Today, the CRA’s goals remain critically important. However, in the 42 years since its enactment, the regulations and policies that implement the law have not kept pace with changes in how consumers and businesses bank and how banks deliver their services. These regulations require examiners to evaluate banks according to their assessment areas, as defined by where banks have their headquarters, branches and deposit-taking ATMs. While this approach requires regulators to evaluate the delivery of financial services through bank branches, the regulations do not allow us to assess bank activities outside of those areas, including,for example, online and other non-branch-based services provided by today’s banks. Continuing to use such outdated CRA rules has resulted in the inconsistent application of policies and outcomes that vary from bank to bank and region to region.
The task now before us is to develop a proposed rule that will clarify what counts for CRA, where it counts, how much it counts and how to count it. That rule must address the weaknesses in the CRA framework and provide greater certainty for everyone — regulators, banks, community development practitioners and community groups — to ensure the CRA continues to benefit and transform distressed communities today and for future generations.
The OCC is eager to work with the other federal banking regulators to jointly develop and issue a proposed rule this summer. While the Federal Reserve and the Federal Deposit Insurance Corp. did not join the OCC in August in issuing the ANPR, the document reflected their input and the valuable insights provided by their staffs. In addition, FDIC Chairman Jelena McWilliams, Federal Reserve Board Chairman Jerome Powell, Fed Vice Chairman for Supervision Randal Quarles and Fed Gov. Lael Brainard have all indicated that we need to modernize and strengthen the CRA regulatory framework and expressed their interest in working together to achieve this important goal.
When a reform proposal is ready, it will be released for public review as a notice of proposed rulemaking — and once again — stakeholders on all sides will be invited to comment before any reforms are finalized. It will continue to be a transparent process, and one that takes the time to consider constructive and honest public comment and discussion.

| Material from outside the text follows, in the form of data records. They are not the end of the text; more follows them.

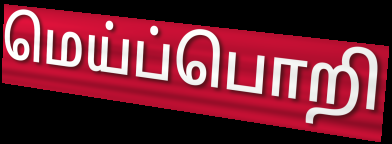
மெய்ப்பொறி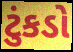
ટુંકડોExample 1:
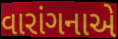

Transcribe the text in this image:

વારાંગનાએ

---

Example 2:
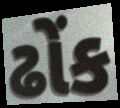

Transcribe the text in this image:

ઢોંક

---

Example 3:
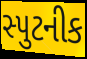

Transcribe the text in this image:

સ્પુટનીક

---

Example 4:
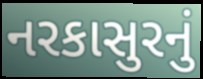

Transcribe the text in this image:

નરકાસુરનું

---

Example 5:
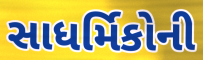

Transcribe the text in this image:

સાધર્મિકોની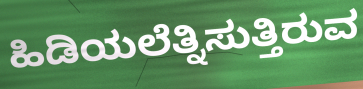
ಹಿಡಿಯಲೆತ್ನಿಸುತ್ತಿರುವ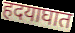
हदयाघात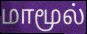
மாமூல்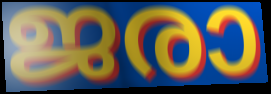
ജരാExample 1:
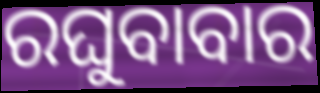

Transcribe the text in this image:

ରଘୁବାବାର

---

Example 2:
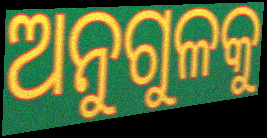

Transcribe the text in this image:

ଅନୁଗୁଳକୁ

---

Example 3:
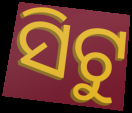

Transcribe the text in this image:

ସିଟୁ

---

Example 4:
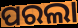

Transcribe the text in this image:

ପରଲା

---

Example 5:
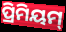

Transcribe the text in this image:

ପ୍ରିମିୟମ୍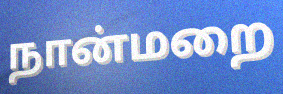
நான்மறைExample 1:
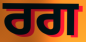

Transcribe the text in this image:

ਰਗ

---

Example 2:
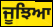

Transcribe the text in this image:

ਜੂਝਿਆ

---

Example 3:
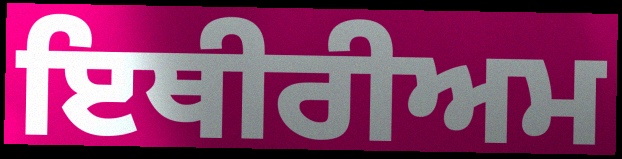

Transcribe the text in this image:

ਇਥੀਰੀਅਮ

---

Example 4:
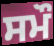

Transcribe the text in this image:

ਸਮੌ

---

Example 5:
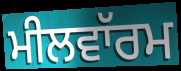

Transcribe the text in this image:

ਮੀਲਵਾੱਰਮ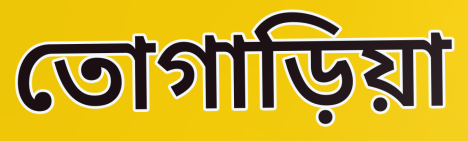
তোগাড়িয়া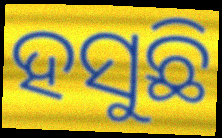
ହସୁଛିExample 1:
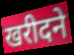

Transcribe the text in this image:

खरीदने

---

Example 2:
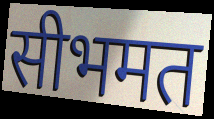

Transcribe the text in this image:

सीभमत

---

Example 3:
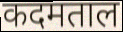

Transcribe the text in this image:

कदमताल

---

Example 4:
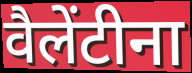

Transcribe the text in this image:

वैलेंटीना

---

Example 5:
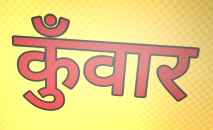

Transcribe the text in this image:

कुँवार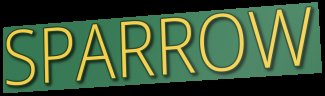
SPARROW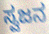
ಸ್ವಜನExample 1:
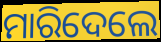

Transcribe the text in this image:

ମାରିଦେଲେ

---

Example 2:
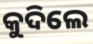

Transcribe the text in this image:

କୁଦିଲେ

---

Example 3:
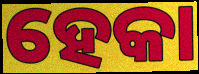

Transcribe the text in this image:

ହେକା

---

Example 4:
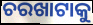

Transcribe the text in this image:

ଚରଖାଟାକୁ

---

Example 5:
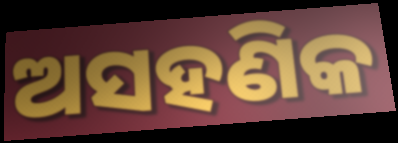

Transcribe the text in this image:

ଅସହଣିକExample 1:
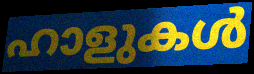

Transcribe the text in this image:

ഹാളുകൾ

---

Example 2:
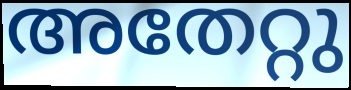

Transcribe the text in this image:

അതേറ്റു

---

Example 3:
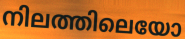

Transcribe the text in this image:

നിലത്തിലെയോ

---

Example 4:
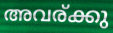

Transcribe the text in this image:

അവര്ക്കു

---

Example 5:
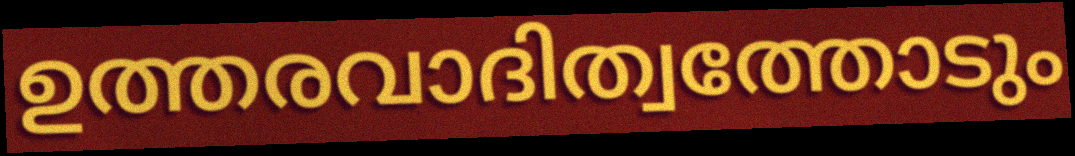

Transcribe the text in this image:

ഉത്തരവാദിത്വത്തോടും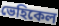
ভেহিকেল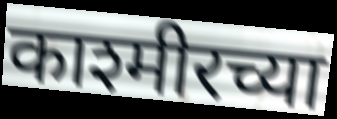
काश्मीरच्या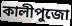
কালীপুজো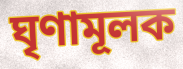
ঘৃণামূলক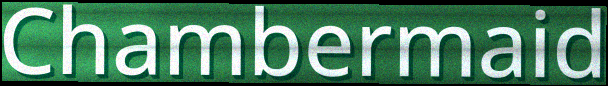
ChambermaidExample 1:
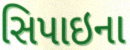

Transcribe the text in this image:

સિપાઇના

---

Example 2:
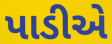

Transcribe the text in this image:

પાડીએ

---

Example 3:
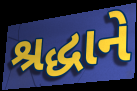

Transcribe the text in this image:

શ્રદ્ધાને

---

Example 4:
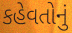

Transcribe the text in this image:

કહેવતોનું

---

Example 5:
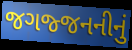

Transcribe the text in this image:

જગજ્જનનીનુંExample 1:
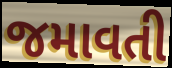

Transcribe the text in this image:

જમાવતી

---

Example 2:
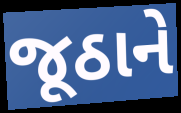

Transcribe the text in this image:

જૂઠાને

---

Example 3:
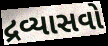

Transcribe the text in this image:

દ્રવ્યાસવો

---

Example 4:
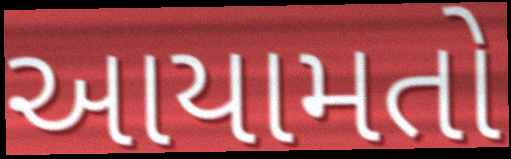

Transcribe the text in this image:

આયામતો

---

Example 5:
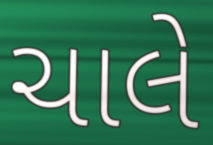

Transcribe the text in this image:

ચાલે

During my 35-year career, I have seen firsthand the good CRA can do by encouraging banks to transform foreclosed condominiums into badly needed affordable rentals, finance purchases for low- and moderate-income, first-time homebuyers, and promote public welfare investments to bring community development, economic vitality and jobs to distressed communities. I know much more can be done by making our CRA implementation framework more objective, transparent, consistent and easy to understand. By modernizing CRA regulations, we will strengthen and enhance the CRA and ensure that it fulfills its original, statutory purpose of encouraging banks to serve their communities.